[Plain-text document sources]
==============================

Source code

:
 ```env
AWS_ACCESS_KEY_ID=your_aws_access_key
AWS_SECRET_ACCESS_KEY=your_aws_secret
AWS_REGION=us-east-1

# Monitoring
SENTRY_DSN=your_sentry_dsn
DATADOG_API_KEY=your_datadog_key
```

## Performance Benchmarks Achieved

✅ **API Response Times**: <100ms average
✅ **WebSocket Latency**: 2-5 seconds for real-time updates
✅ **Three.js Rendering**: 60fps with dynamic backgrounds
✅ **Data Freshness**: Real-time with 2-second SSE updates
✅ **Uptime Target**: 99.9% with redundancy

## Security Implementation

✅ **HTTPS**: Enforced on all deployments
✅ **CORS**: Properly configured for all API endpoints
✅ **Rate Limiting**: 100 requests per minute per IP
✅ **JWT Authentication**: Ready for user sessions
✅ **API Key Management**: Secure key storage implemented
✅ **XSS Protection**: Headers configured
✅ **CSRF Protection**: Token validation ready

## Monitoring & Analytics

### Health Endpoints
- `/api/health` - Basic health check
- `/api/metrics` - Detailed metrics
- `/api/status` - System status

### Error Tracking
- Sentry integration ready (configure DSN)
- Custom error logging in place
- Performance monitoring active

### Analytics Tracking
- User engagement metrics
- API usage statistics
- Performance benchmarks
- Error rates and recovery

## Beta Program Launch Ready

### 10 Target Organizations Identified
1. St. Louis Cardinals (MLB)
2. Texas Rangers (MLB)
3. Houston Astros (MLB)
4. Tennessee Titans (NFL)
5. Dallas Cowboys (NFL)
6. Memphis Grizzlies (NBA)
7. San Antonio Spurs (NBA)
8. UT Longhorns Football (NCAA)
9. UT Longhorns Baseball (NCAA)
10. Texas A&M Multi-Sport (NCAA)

==============================

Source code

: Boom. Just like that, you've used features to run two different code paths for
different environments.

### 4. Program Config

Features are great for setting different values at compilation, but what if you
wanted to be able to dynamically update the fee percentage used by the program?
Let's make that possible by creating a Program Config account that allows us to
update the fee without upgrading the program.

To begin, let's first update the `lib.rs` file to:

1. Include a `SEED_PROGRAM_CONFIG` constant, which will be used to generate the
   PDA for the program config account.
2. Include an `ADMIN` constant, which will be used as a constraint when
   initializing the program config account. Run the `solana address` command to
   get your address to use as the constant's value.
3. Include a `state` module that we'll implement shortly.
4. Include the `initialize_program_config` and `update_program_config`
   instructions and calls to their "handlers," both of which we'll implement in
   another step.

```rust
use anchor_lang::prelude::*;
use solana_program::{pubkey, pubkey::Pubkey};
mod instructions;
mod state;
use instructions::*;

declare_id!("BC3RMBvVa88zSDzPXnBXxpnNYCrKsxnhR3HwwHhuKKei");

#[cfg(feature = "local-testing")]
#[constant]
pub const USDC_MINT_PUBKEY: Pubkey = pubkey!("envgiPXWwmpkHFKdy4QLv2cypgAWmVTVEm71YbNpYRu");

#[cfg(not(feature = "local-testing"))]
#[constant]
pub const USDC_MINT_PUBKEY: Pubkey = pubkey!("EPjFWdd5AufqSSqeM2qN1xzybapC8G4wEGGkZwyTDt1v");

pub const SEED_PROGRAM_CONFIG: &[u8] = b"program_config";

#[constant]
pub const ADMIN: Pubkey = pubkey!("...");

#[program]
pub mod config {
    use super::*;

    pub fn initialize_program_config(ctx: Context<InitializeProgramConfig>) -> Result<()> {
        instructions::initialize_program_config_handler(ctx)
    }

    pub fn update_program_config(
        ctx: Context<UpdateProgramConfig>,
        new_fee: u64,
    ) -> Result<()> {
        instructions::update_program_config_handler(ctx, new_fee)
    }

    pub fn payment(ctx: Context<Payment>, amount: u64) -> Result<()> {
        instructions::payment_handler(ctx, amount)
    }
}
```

==============================

■ TRY IT
How many lines of the data contain "Include"? Work it out and give only the number.

■ ANSWER
4